The initial accretional heating together with continued decay of radioactive elements were probably strong enough to melt the ice if some antifreeze like ammonia (in the form of ammonia hydrate) or salt was present. Further melting may have led to the separation of ice from rocks and formation of a rocky core surrounded by an icy mantle. A layer of liquid water (ocean) rich in dissolved ammonia may have formed at the core–mantle boundary. The eutectic temperature of this mixture is 176 K. If the temperature dropped below this value, the ocean would have subsequently frozen. The freezing of the water would have caused the interior to expand, which may have been responsible for the formation of the majority of the canyons. However, the present knowledge of Titania's geological evolution is quite limited. Whereas more up to date analysis suggest that larger moons of Uranus are not only capable of having active subsurface oceans; but in fact; presumed to have subterranean oceans beneath them.

== Exploration ==

So far, the only close-up images of Titania have been from the Voyager 2 probe, which photographed the moon during its flyby of Uranus in January 1986. Since the closest distance between Voyager 2 and Titania was only 365200 km, the best images of this moon have a spatial resolution of about 3.4 km (only Miranda and Ariel were imaged with a better resolution). The images cover about 40% of the surface, but only 24% was photographed with the precision required for geological mapping. At the time of the flyby, the southern hemisphere of Titania (like those of the other moons) was pointed towards the Sun, so the northern (dark) hemisphere could not be studied.

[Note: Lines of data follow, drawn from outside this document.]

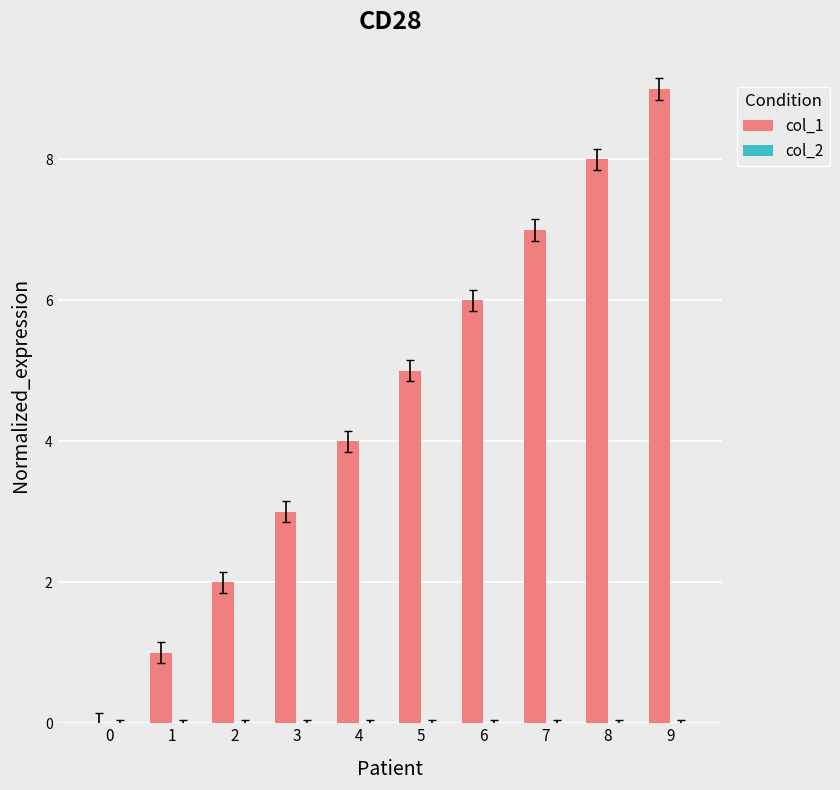

The chart shows a value of 0 at 1. True or false?

False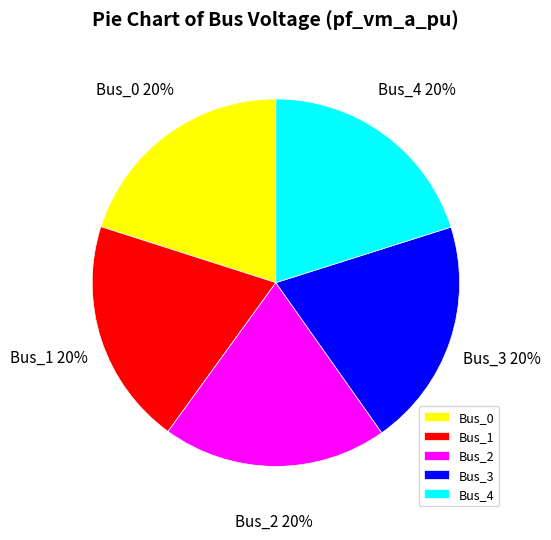

To the nearest percent, what is the combined percentage of Bus_1 and Bus_4?

40%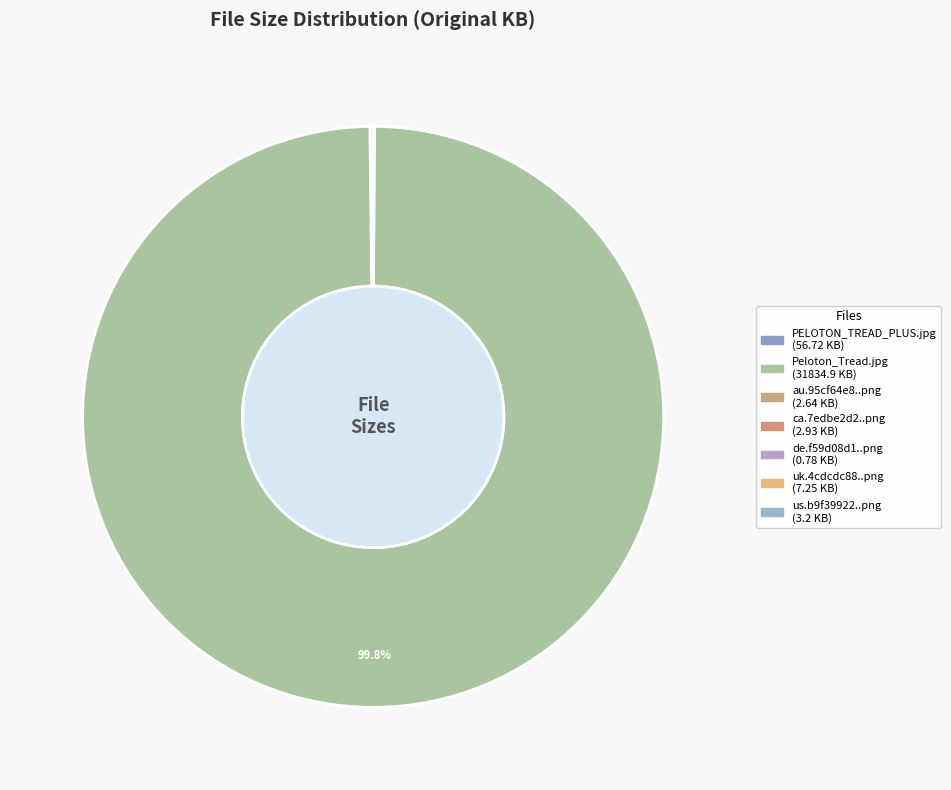

What is the majority slice?

Peloton_Tread.jpg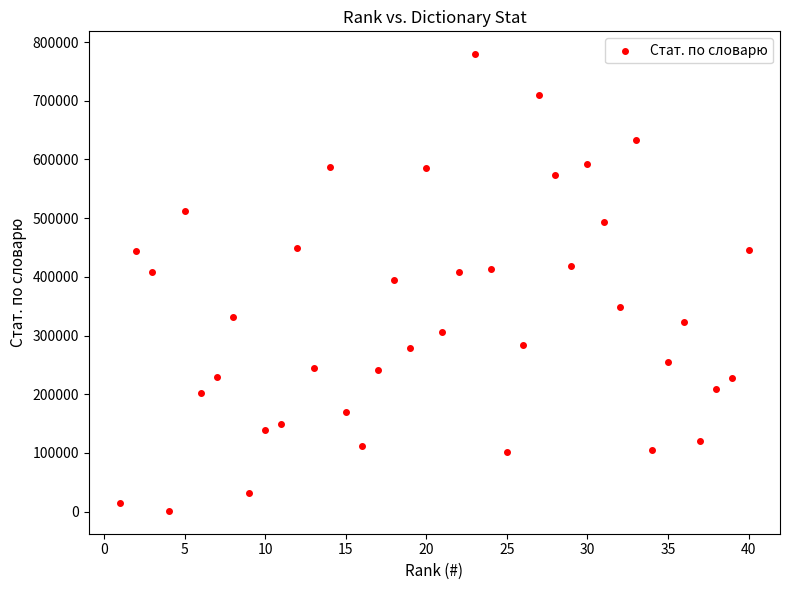

What is the range of Y values (max minus min)?

778386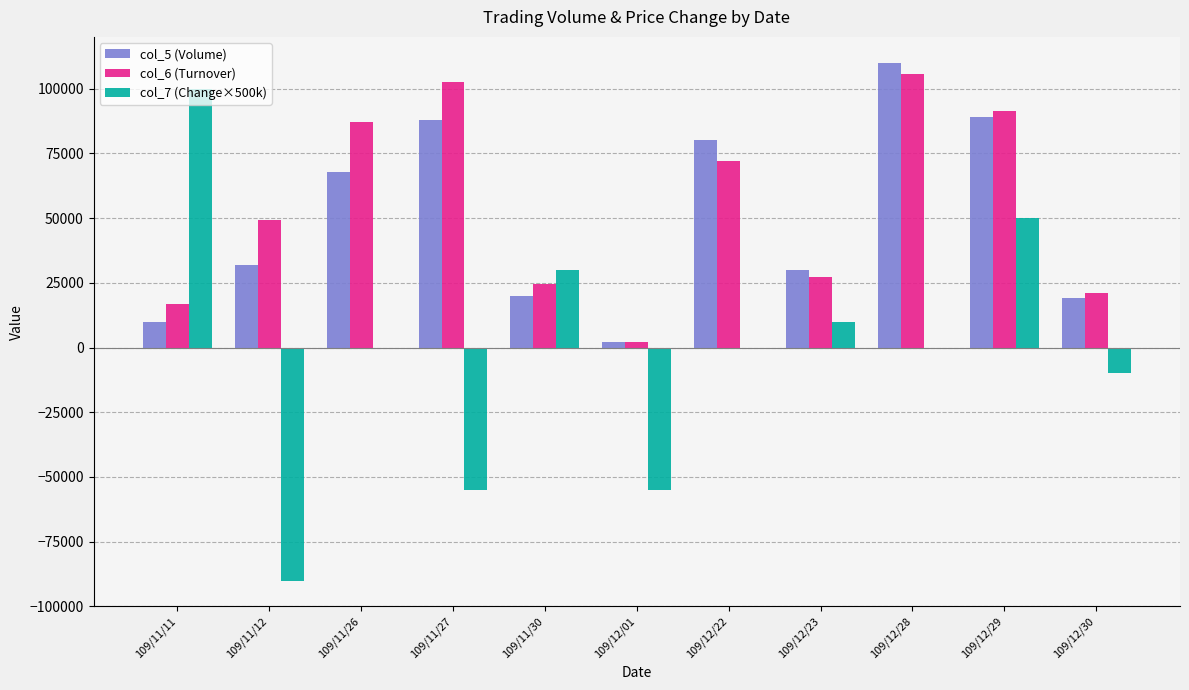

At which category is the sum across all series the highest?

109/12/29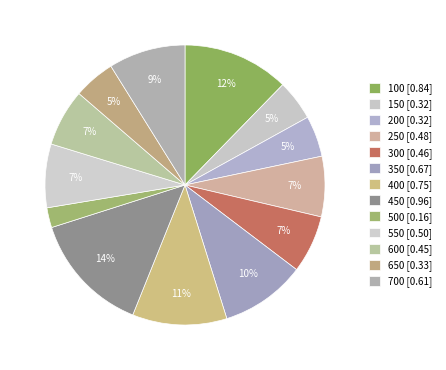

How many slices are in this pie chart?

13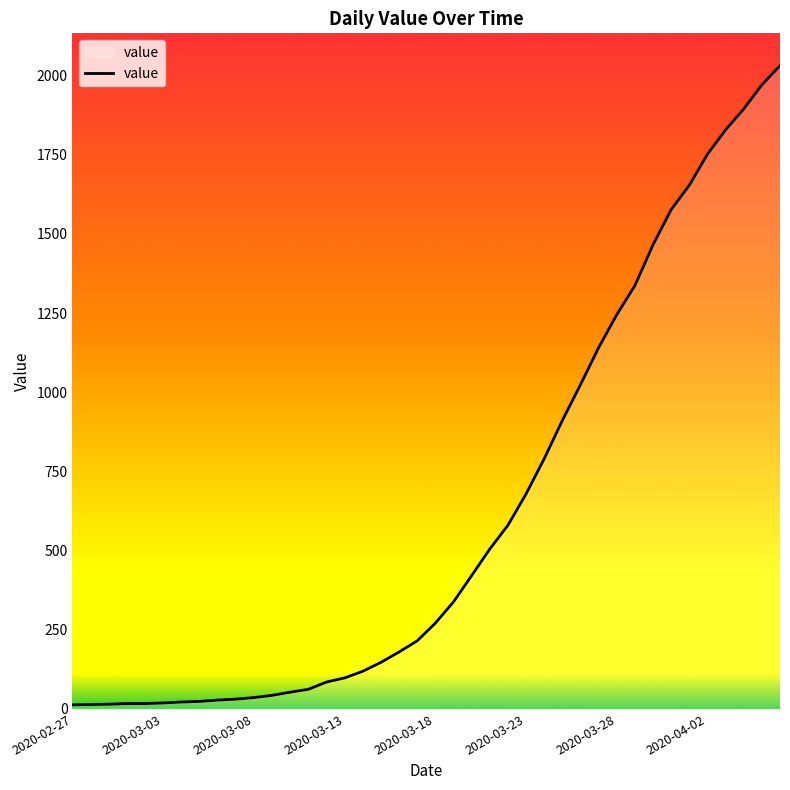

What is the maximum value shown in the chart?

2032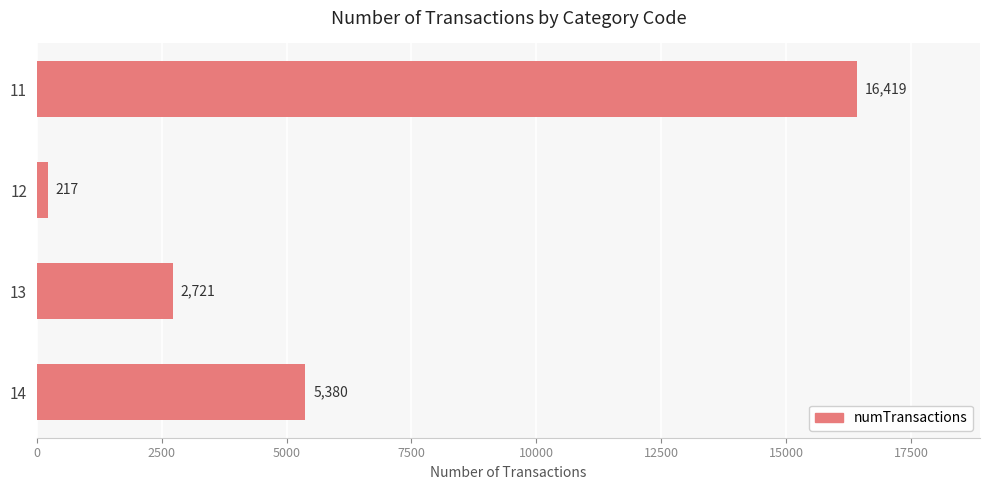

What is the sum of the values at 14 and 12?

5597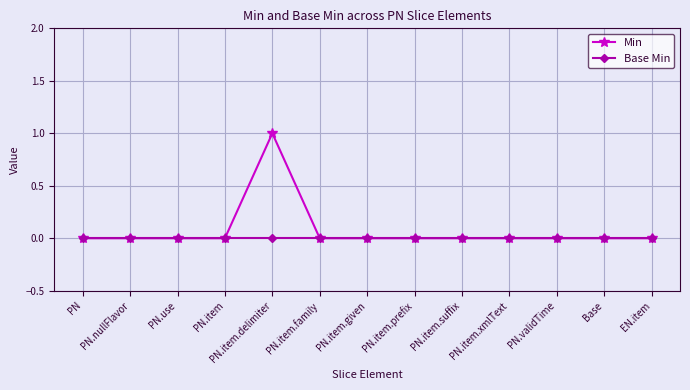

Reading left to right, list all the values displayed in this chart.

Min: PN=0	PN.nullFlavor=0	PN.use=0	PN.item=0	PN.item.delimiter=1	PN.item.family=0	PN.item.given=0	PN.item.prefix=0	PN.item.suffix=0	PN.item.xmlText=0	PN.validTime=0	Base=0	EN.item=0
Base Min: PN=0	PN.nullFlavor=0	PN.use=0	PN.item=0	PN.item.delimiter=0	PN.item.family=0	PN.item.given=0	PN.item.prefix=0	PN.item.suffix=0	PN.item.xmlText=0	PN.validTime=0	Base=0	EN.item=0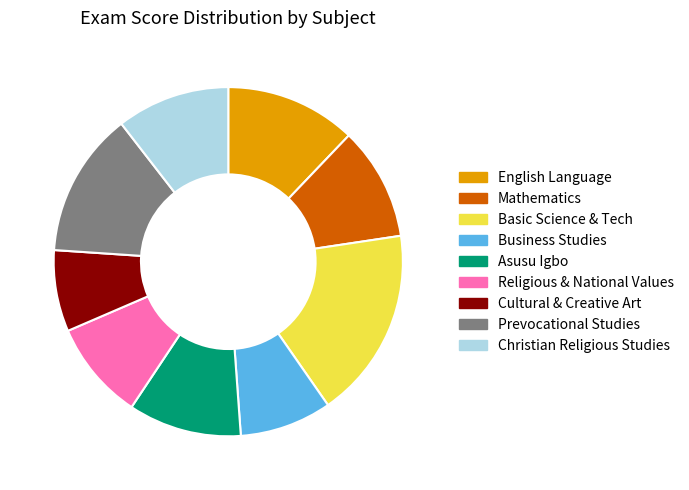

How many segments does this pie chart have?

9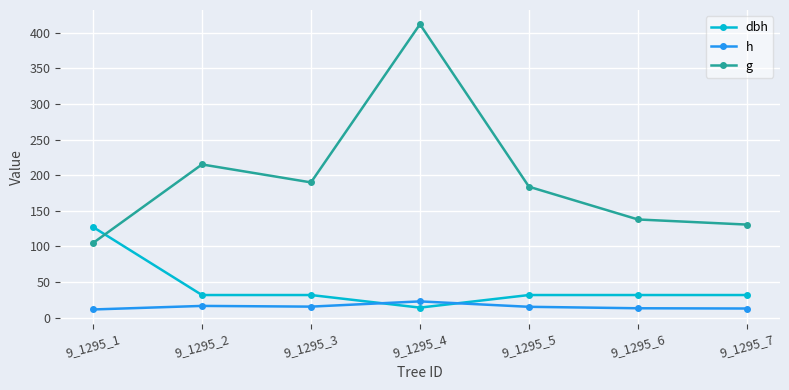

Is it true that dbh equals 32.5 at 9_1295_1?

False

No other spacecraft has ever visited the Uranian system or Titania. One possibility, now discarded, was to send Cassini on from Saturn to Uranus in an extended mission. Another mission concept proposed was the Uranus orbiter and probe concept, evaluated around 2010. Uranus was also examined as part of one trajectory for a precursor interstellar probe concept, Innovative Interstellar Explorer.

The Uranus Orbiter and Probe mission architecture was identified as the highest priority for a NASA Flagship mission by the 2023–2032 Planetary Science Decadal Survey. The science questions motivating this prioritization include questions about the Uranian satellites' bulk properties, internal structure, and geologic history. A Uranus orbiter had previously been listed as the third priority for a NASA Flagship mission by the 2013–2022 Planetary Science Decadal Survey.

According to a 2026 report by Amy Simon et al., because Titania is Uranus' largest and most massive moon, they recommend that the Uranus Orbiter use multiple flybys of Titania to slow itself while entering orbit around Uranus, as it is the most effective moon for reducing the spacecraft's velocity.